▸ **AIM OF THE EXERCISE**
A verbatim reproduction of all the entries is needed.
** DATA TO EXAMINE follows **
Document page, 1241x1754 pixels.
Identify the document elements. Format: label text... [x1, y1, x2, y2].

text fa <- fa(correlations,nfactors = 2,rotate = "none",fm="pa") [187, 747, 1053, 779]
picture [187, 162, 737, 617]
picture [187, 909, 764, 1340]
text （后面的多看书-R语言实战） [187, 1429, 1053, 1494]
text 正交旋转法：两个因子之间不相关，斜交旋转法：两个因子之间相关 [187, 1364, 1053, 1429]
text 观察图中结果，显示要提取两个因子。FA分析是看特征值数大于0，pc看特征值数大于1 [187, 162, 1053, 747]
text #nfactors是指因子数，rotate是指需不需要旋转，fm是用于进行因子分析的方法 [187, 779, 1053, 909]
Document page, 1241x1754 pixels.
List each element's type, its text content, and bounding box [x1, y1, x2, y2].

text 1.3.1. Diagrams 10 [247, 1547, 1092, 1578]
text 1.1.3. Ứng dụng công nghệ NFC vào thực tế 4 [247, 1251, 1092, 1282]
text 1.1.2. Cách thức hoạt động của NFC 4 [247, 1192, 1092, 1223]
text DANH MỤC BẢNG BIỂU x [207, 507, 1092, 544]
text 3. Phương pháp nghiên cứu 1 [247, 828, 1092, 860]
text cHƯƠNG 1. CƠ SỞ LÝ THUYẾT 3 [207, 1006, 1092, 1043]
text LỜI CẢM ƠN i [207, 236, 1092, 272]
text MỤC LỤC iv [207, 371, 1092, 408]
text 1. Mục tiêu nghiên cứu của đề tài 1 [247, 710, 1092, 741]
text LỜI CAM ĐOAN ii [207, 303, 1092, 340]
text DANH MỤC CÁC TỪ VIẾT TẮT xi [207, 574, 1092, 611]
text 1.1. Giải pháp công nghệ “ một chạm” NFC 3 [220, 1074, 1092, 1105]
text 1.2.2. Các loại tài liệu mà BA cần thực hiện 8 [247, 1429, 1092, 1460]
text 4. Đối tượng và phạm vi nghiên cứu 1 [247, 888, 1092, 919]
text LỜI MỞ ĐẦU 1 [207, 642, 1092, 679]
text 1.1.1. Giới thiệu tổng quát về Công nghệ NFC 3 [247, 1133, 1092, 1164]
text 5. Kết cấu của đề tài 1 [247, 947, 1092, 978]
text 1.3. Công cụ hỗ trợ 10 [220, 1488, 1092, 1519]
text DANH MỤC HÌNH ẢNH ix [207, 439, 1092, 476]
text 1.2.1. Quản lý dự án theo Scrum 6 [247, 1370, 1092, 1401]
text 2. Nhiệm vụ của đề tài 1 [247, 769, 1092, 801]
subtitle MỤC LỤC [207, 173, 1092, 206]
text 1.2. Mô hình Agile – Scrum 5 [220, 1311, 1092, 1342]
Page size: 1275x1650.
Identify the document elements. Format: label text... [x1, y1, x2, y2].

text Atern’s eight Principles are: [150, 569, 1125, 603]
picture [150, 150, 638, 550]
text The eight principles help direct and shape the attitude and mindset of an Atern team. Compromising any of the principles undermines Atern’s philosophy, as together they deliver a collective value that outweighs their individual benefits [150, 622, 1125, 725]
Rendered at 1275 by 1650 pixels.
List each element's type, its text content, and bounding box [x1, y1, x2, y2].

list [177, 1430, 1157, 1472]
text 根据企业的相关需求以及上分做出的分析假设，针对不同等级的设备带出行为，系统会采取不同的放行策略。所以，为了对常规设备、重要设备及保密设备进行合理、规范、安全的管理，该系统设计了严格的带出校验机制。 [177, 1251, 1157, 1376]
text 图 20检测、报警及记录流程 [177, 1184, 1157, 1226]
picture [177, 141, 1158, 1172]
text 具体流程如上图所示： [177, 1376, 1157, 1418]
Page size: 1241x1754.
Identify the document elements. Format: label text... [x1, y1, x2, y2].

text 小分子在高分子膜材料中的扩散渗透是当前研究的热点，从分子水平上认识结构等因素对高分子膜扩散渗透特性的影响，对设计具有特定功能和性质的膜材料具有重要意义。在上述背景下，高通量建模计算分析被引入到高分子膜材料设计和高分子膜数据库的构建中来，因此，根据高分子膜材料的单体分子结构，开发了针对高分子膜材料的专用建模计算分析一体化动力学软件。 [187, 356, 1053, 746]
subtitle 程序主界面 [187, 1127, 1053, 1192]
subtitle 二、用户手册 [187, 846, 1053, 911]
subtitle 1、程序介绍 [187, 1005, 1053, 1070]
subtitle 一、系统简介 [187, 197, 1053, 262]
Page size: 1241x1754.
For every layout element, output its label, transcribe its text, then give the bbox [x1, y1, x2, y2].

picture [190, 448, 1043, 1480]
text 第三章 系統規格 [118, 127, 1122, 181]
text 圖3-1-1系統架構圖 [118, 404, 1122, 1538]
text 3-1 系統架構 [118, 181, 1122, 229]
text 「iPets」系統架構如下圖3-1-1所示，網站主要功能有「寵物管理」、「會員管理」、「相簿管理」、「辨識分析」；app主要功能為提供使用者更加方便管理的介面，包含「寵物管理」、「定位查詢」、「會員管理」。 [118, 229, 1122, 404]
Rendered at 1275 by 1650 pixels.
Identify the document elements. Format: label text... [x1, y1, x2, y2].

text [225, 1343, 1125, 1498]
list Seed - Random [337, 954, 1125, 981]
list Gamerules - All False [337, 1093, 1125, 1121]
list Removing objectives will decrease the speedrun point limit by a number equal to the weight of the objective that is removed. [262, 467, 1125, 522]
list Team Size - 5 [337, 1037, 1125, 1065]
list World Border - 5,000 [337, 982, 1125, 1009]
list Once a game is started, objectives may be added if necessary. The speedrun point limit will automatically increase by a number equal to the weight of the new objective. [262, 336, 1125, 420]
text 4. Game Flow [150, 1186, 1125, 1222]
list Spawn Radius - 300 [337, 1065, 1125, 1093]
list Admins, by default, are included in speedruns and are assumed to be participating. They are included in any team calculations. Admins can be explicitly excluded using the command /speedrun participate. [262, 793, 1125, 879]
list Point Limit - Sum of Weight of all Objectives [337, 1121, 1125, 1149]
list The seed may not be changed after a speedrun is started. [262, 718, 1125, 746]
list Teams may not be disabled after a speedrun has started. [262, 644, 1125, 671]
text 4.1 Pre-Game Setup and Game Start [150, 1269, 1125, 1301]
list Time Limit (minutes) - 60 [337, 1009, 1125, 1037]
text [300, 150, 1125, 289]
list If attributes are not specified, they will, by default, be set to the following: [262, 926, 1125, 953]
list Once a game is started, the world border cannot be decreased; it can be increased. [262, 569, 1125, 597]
** End of DATA TO EXAMINE **
▸ **ANSWER TO THIS PROBLEM**
Document page, 1241x1754 pixels.
Identify the document elements. Format: label text... [x1, y1, x2, y2].

text fa <- fa(correlations,nfactors = 2,rotate = "none",fm="pa") [187, 747, 1053, 779]
picture [187, 162, 737, 617]
picture [187, 909, 764, 1340]
text （后面的多看书-R语言实战） [187, 1429, 1053, 1494]
text 正交旋转法：两个因子之间不相关，斜交旋转法：两个因子之间相关 [187, 1364, 1053, 1429]
text 观察图中结果，显示要提取两个因子。FA分析是看特征值数大于0，pc看特征值数大于1 [187, 162, 1053, 747]
text #nfactors是指因子数，rotate是指需不需要旋转，fm是用于进行因子分析的方法 [187, 779, 1053, 909]
Document page, 1241x1754 pixels.
List each element's type, its text content, and bounding box [x1, y1, x2, y2].

text 1.3.1. Diagrams 10 [247, 1547, 1092, 1578]
text 1.1.3. Ứng dụng công nghệ NFC vào thực tế 4 [247, 1251, 1092, 1282]
text 1.1.2. Cách thức hoạt động của NFC 4 [247, 1192, 1092, 1223]
text DANH MỤC BẢNG BIỂU x [207, 507, 1092, 544]
text 3. Phương pháp nghiên cứu 1 [247, 828, 1092, 860]
text cHƯƠNG 1. CƠ SỞ LÝ THUYẾT 3 [207, 1006, 1092, 1043]
text LỜI CẢM ƠN i [207, 236, 1092, 272]
text MỤC LỤC iv [207, 371, 1092, 408]
text 1. Mục tiêu nghiên cứu của đề tài 1 [247, 710, 1092, 741]
text LỜI CAM ĐOAN ii [207, 303, 1092, 340]
text DANH MỤC CÁC TỪ VIẾT TẮT xi [207, 574, 1092, 611]
text 1.1. Giải pháp công nghệ “ một chạm” NFC 3 [220, 1074, 1092, 1105]
text 1.2.2. Các loại tài liệu mà BA cần thực hiện 8 [247, 1429, 1092, 1460]
text 4. Đối tượng và phạm vi nghiên cứu 1 [247, 888, 1092, 919]
text LỜI MỞ ĐẦU 1 [207, 642, 1092, 679]
text 1.1.1. Giới thiệu tổng quát về Công nghệ NFC 3 [247, 1133, 1092, 1164]
text 5. Kết cấu của đề tài 1 [247, 947, 1092, 978]
text 1.3. Công cụ hỗ trợ 10 [220, 1488, 1092, 1519]
text DANH MỤC HÌNH ẢNH ix [207, 439, 1092, 476]
text 1.2.1. Quản lý dự án theo Scrum 6 [247, 1370, 1092, 1401]
text 2. Nhiệm vụ của đề tài 1 [247, 769, 1092, 801]
subtitle MỤC LỤC [207, 173, 1092, 206]
text 1.2. Mô hình Agile – Scrum 5 [220, 1311, 1092, 1342]
Page size: 1275x1650.
Identify the document elements. Format: label text... [x1, y1, x2, y2].

text Atern’s eight Principles are: [150, 569, 1125, 603]
picture [150, 150, 638, 550]
text The eight principles help direct and shape the attitude and mindset of an Atern team. Compromising any of the principles undermines Atern’s philosophy, as together they deliver a collective value that outweighs their individual benefits [150, 622, 1125, 725]
Rendered at 1275 by 1650 pixels.
List each element's type, its text content, and bounding box [x1, y1, x2, y2].

list [177, 1430, 1157, 1472]
text 根据企业的相关需求以及上分做出的分析假设，针对不同等级的设备带出行为，系统会采取不同的放行策略。所以，为了对常规设备、重要设备及保密设备进行合理、规范、安全的管理，该系统设计了严格的带出校验机制。 [177, 1251, 1157, 1376]
text 图 20检测、报警及记录流程 [177, 1184, 1157, 1226]
picture [177, 141, 1158, 1172]
text 具体流程如上图所示： [177, 1376, 1157, 1418]
Page size: 1241x1754.
Identify the document elements. Format: label text... [x1, y1, x2, y2].

text 小分子在高分子膜材料中的扩散渗透是当前研究的热点，从分子水平上认识结构等因素对高分子膜扩散渗透特性的影响，对设计具有特定功能和性质的膜材料具有重要意义。在上述背景下，高通量建模计算分析被引入到高分子膜材料设计和高分子膜数据库的构建中来，因此，根据高分子膜材料的单体分子结构，开发了针对高分子膜材料的专用建模计算分析一体化动力学软件。 [187, 356, 1053, 746]
subtitle 程序主界面 [187, 1127, 1053, 1192]
subtitle 二、用户手册 [187, 846, 1053, 911]
subtitle 1、程序介绍 [187, 1005, 1053, 1070]
subtitle 一、系统简介 [187, 197, 1053, 262]
Page size: 1241x1754.
For every layout element, output its label, transcribe its text, then give the bbox [x1, y1, x2, y2].

picture [190, 448, 1043, 1480]
text 第三章 系統規格 [118, 127, 1122, 181]
text 圖3-1-1系統架構圖 [118, 404, 1122, 1538]
text 3-1 系統架構 [118, 181, 1122, 229]
text 「iPets」系統架構如下圖3-1-1所示，網站主要功能有「寵物管理」、「會員管理」、「相簿管理」、「辨識分析」；app主要功能為提供使用者更加方便管理的介面，包含「寵物管理」、「定位查詢」、「會員管理」。 [118, 229, 1122, 404]
Rendered at 1275 by 1650 pixels.
Identify the document elements. Format: label text... [x1, y1, x2, y2].

text [225, 1343, 1125, 1498]
list Seed - Random [337, 954, 1125, 981]
list Gamerules - All False [337, 1093, 1125, 1121]
list Removing objectives will decrease the speedrun point limit by a number equal to the weight of the objective that is removed. [262, 467, 1125, 522]
list Team Size - 5 [337, 1037, 1125, 1065]
list World Border - 5,000 [337, 982, 1125, 1009]
list Once a game is started, objectives may be added if necessary. The speedrun point limit will automatically increase by a number equal to the weight of the new objective. [262, 336, 1125, 420]
text 4. Game Flow [150, 1186, 1125, 1222]
list Spawn Radius - 300 [337, 1065, 1125, 1093]
list Admins, by default, are included in speedruns and are assumed to be participating. They are included in any team calculations. Admins can be explicitly excluded using the command /speedrun participate. [262, 793, 1125, 879]
list Point Limit - Sum of Weight of all Objectives [337, 1121, 1125, 1149]
list The seed may not be changed after a speedrun is started. [262, 718, 1125, 746]
list Teams may not be disabled after a speedrun has started. [262, 644, 1125, 671]
text 4.1 Pre-Game Setup and Game Start [150, 1269, 1125, 1301]
list Time Limit (minutes) - 60 [337, 1009, 1125, 1037]
text [300, 150, 1125, 289]
list If attributes are not specified, they will, by default, be set to the following: [262, 926, 1125, 953]
list Once a game is started, the world border cannot be decreased; it can be increased. [262, 569, 1125, 597]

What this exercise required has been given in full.